Le référencement payant est-il une publicité ?

Le 16 juillet dernier, le Commercial Alert Group a déposé une plainte auprès de la Federal Trade Commission (FTC) contre huit moteurs de recherche, dont iWon.com et MSN.com, accusés de pratiques trompeuses liées au référencement payant. Ces outils ne distinguent pas clairement les publicités des résultats de recherche, induisant ainsi en erreur les utilisateurs, en particulier les jeunes.

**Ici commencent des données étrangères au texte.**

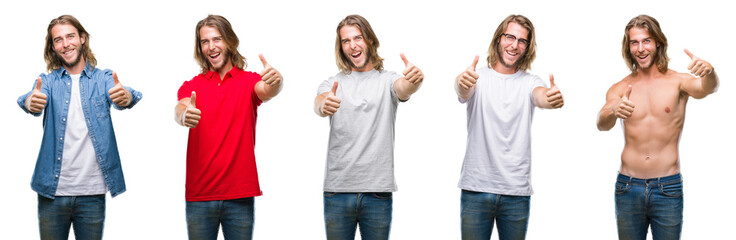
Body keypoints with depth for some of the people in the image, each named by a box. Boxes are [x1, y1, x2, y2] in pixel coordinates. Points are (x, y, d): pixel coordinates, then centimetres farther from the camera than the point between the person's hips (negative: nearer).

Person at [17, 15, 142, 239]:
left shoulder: (102, 79, 5)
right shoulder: (48, 81, 6)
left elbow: (118, 97, -15)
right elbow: (32, 100, -14)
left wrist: (125, 96, -40)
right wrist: (31, 102, -39)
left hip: (92, 193, 0)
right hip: (53, 191, 1)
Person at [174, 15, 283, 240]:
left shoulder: (248, 81, 5)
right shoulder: (191, 86, 7)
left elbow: (265, 91, -16)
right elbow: (180, 108, -12)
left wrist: (275, 82, -41)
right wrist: (184, 115, -37)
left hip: (240, 196, -1)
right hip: (199, 196, 1)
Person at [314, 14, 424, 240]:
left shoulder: (387, 80, 6)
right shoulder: (332, 83, 8)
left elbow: (402, 90, -16)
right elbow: (319, 103, -13)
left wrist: (413, 82, -41)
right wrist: (324, 106, -39)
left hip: (378, 192, -1)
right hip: (337, 189, 1)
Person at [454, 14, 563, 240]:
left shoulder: (529, 82, 6)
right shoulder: (477, 77, 1)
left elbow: (540, 96, -16)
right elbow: (463, 91, -21)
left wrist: (551, 97, -42)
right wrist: (462, 82, -46)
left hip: (517, 191, 1)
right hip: (476, 188, -1)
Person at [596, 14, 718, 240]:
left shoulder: (677, 82, 1)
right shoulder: (620, 89, 4)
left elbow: (707, 88, -20)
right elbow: (601, 124, -13)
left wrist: (709, 72, -44)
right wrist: (612, 111, -37)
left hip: (667, 188, -1)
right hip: (628, 187, 1)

L’association considère que ces pratiques relèvent de la publicité trompeuse, rappelant que la FTC a déjà condamné des communications similaires, comme les infomerciales. Le marché du référencement payant, en constante expansion, propose diverses méthodes telles que la soumission, l’inclusion et le placement payant, chacune ayant ses propres caractéristiques. Par exemple, la soumission payante garantit une prise en compte rapide mais sans influence sur le positionnement, tandis que le placement payant assure un meilleur classement en échange d’un paiement, ce qui soulève des questions sur l’objectivité des résultats affichés. La plainte met en lumière la nécessité d’une identification claire des publicités pour éviter toute confusion avec les résultats organiques. Alors qu’aucun moteur de recherche européen ne pratique le référencement payant comme aux États-Unis, la question de la qualification de ces pratiques en tant que publicité reste cruciale. Les résultats de cette plainte pourraient ainsi changer la manière dont le référencement payant est perçu et régulé à l’avenir.